Third-party integration into Siri remains at the top of many of our TUAW wish lists. Imagine being able to say “Play something from Queen on Spotify” or even “I want to hear a local police scanner.” And Siri replying, “OK, you have two apps that have local police scanners. Do you want ScannerPro or Wunder Radio?”
So why doesn’t Siri do that?
Well, first of all, there are no third party APIs. Second, it’s a challenging problem to implement. And third, it could open Siri to a lot of potential exploitation (think of an app that opens every time you say “Wake me up tomorrow at 7:00 AM” instead of deferring to the built-in timer).
That’s why we sat down and brainstormed how Apple might accomplish all of this safely using technologies already in-use. What follows is our thought experiment of how Apple could add these APIs into the iOS ecosystem and really allow Siri to explode with possibility.
Ace Object Schema. For anyone who thinks I just sneezed while typing that, please let me explain. Ace objects are the assistant command requests used by the underlying iOS frameworks to represent user utterances and their semantic meanings. They offer a context for describing what users have said and what the OS needs to do in response.
The APIs for these are private, but they seem to consist of property dictionaries, similar to property lists used throughout all of Apple’s OS X and iOS systems. It wouldn’t be hard to declare support for Ace Object commands in an application Info.plist property lists, just as developers now specify what kinds of file types they open and what kind of URL addresses they respond to.
Practicality. If you think of Siri support as a kind of extended URL scheme with a larger vocabulary and some grammatical elements, developers could tie into standard command structures (with full strings files localizations of course, for international deployment).
Leaving the request style of these commands to Apple would limit the kinds of requests initially rolled out to devs but it would maintain the highly flexible way Siri users can communicate with the technology.
There’s no reason for devs to have to think of a hundred ways to say “Please play” and “I want to hear”. Let Apple handle that — just as it handled the initial multitasking rollout with a limited task set — and let devs tie onto it, with the understanding that these items will grow over time and that devs could eventually supply specific localized phonemes that are critical to their tasks.
Handling. Each kind of command would be delineated by reverse domain notation, e.g. com.spotify.client.play-request. When matched to a user utterance, iOS could then launch the app and include the Ace dictionary as a standard payload. Developers are already well-acquainted in responding to external launches through local and remote notifications, through URL requests, through “Open file in” events, and more. Building onto these lets Siri activations use the same APIs and approaches that devs already handle.
Security. I’d imagine that Apple should treat Siri enhancement requests from apps the same way it currently works with in-app purchases.

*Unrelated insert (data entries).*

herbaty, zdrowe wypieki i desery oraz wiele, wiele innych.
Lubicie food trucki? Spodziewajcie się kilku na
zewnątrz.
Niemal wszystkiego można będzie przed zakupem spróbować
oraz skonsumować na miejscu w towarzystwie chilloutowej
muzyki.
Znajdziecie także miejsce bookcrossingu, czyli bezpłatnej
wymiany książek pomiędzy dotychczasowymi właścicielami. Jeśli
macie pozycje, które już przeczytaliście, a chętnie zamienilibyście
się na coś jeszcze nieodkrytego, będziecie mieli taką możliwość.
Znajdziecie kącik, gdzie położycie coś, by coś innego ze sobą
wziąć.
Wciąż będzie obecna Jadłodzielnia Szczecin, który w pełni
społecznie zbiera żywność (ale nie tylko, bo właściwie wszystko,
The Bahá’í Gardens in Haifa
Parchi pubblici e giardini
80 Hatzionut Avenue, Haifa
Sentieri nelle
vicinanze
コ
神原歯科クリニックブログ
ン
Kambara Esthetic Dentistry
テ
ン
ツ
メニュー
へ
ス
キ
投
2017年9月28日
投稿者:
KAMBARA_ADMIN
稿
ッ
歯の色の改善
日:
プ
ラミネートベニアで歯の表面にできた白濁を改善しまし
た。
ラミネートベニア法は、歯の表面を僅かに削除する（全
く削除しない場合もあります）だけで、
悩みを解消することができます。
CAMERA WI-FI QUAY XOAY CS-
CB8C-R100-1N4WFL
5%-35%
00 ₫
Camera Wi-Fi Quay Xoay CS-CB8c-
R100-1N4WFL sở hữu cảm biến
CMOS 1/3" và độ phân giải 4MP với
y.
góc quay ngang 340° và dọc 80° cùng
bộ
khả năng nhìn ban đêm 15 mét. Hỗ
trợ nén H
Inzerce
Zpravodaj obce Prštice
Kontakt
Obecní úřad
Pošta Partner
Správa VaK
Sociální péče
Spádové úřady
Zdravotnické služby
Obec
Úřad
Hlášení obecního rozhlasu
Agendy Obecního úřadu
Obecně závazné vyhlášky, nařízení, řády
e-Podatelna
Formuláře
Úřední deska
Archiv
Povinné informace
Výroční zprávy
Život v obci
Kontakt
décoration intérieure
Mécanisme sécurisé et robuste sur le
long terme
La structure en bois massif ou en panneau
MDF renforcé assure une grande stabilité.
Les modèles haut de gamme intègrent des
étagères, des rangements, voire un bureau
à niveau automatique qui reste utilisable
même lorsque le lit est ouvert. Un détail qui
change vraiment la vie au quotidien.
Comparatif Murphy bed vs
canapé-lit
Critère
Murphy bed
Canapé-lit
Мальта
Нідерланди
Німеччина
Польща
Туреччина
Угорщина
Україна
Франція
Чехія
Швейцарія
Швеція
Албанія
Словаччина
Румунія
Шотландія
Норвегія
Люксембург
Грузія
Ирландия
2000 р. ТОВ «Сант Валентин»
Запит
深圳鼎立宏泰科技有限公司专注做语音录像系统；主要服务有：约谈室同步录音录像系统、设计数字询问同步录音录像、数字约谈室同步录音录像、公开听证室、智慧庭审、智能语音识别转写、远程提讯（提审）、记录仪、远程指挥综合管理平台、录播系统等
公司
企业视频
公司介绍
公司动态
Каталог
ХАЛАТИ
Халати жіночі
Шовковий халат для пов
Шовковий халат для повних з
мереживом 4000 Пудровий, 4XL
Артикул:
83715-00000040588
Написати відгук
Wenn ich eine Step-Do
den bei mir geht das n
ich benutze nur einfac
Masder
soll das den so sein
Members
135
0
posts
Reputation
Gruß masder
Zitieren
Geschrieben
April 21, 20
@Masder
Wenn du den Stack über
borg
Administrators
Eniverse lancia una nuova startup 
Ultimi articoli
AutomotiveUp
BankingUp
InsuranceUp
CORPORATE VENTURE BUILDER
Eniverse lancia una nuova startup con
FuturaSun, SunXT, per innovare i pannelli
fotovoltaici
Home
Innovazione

Developers would submit individual requests for each identified command (again, e.g. com.spotify.client.play-request) along with a description of the feature, the Siri specifications — XML or plist, and so forth. The commands could then be tested directly by review team members or be automated for compliance checks.

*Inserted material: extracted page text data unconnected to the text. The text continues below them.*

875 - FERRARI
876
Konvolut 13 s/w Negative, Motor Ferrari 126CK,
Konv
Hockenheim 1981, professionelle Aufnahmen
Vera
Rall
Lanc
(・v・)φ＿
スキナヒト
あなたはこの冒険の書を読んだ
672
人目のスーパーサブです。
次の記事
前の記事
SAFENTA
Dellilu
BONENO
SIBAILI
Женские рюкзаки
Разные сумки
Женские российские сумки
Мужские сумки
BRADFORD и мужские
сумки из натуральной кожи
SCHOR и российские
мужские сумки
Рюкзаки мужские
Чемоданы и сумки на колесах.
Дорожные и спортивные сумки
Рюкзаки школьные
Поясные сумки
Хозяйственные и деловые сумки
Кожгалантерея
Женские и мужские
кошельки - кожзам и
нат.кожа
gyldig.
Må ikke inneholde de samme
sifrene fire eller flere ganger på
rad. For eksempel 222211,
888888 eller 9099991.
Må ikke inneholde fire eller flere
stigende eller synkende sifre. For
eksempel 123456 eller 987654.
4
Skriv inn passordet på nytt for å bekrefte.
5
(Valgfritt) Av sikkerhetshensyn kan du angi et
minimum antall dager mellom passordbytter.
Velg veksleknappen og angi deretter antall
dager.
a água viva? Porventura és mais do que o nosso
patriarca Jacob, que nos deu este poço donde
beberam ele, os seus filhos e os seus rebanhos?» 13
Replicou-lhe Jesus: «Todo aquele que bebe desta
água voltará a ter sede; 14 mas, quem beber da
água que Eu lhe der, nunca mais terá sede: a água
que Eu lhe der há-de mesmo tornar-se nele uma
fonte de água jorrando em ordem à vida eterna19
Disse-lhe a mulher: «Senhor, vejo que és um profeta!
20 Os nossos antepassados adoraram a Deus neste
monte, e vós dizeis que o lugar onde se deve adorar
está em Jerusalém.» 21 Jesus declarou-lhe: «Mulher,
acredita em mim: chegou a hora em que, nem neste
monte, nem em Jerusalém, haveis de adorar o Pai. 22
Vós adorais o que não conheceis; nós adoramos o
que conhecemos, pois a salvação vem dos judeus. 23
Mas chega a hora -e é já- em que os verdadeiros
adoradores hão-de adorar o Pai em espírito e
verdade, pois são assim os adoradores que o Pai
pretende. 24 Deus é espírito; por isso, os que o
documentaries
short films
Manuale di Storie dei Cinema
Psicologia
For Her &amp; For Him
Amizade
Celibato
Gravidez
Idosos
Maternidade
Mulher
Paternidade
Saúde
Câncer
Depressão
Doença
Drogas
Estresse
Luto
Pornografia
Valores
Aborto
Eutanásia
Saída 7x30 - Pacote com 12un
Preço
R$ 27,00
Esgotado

In-App Use. What all of this adds up to is an iterative way to grow third party involvement into the standard Siri voice assistant using current technologies. But that’s not the end of the story. The suggestions you just read through leave a big hole in the Siri/Dictation story: in-app use of the technology.

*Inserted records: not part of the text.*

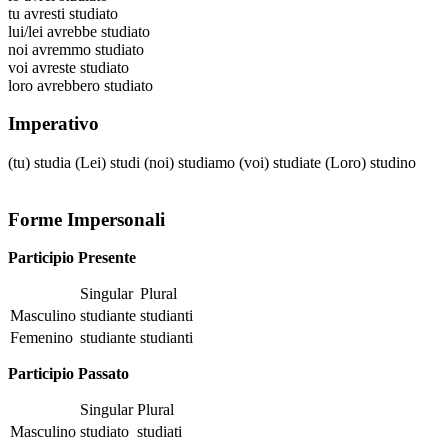
tu
avresti studiato
lui/lei
avrebbe studiato
noi
avremmo studiato
voi
avreste studiato
loro
avrebbero studiato
Imperativo
(tu)
studia
(Lei)
studi
(noi)
studiamo
(voi)
studiate
(Loro)
studino
Forme Impersonali
Participio Presente
Singular
Plural
Masculino
studiante
studianti
Femenino
studiante
studianti
Participio Passato
Singular
Plural
Masculino
studiato
studiati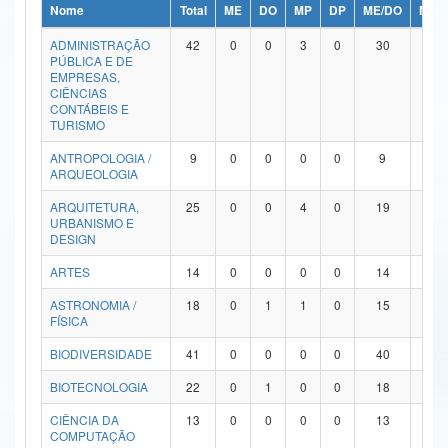
Nome
Total
ME
DO
MP
DP
ME/DO
MP/
Ministério da Ciência, Tecnologia, Inovações e Comunicações
ADMINISTRAÇÃO
42
0
0
3
0
30
9
PÚBLICA E DE
Ministério do Meio Ambiente
EMPRESAS,
CIÊNCIAS
Ministério do Turismo
CONTÁBEIS E
TURISMO
Ministério do Desenvolvimento Regional
ANTROPOLOGIA /
9
0
0
0
0
9
0
ARQUEOLOGIA
Controladoria-Geral da União
ARQUITETURA,
25
0
0
4
0
19
2
URBANISMO E
Ministério da Mulher, da Família e dos Direitos Humanos
DESIGN
Secretaria-Geral
ARTES
14
0
0
0
0
14
0
ASTRONOMIA /
18
0
1
1
0
15
1
Secretaria de Governo
FÍSICA
Gabinete de Segurança Institucional
BIODIVERSIDADE
41
0
0
0
0
40
1
Advocacia-Geral da União
BIOTECNOLOGIA
22
0
1
0
0
18
3
CIÊNCIA DA
13
0
0
0
0
13
0
Banco Central do Brasil
COMPUTAÇÃO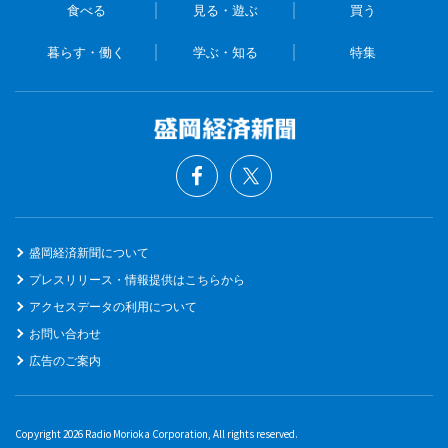
食べる
見る・遊ぶ
買う
暮らす・働く
学ぶ・知る
特集
盛岡経済新聞について
プレスリリース・情報提供はこちらから
アクセスデータの利用について
お問い合わせ
広告のご案内
Copyright 2026 Radio Morioka Corporation, All rights reserved.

For that, hopefully Apple will allow more flexible tie-ins to dictation features outside of the standard keyboard, with app-specific parsing of any results. Imagine a button with the Siri microphone that developers could add directly, no keyboard involved.
I presented a simple dictation-only demonstration of those possibilities late last year. To do so, I had to hack my way into the commands that started and stopped dictation. It would be incredibly easy for Apple to expand that kind of interaction option so that spoken in-app commands were not limited to text-field and text-view entry, but could be used in place of touch driven interaction as well.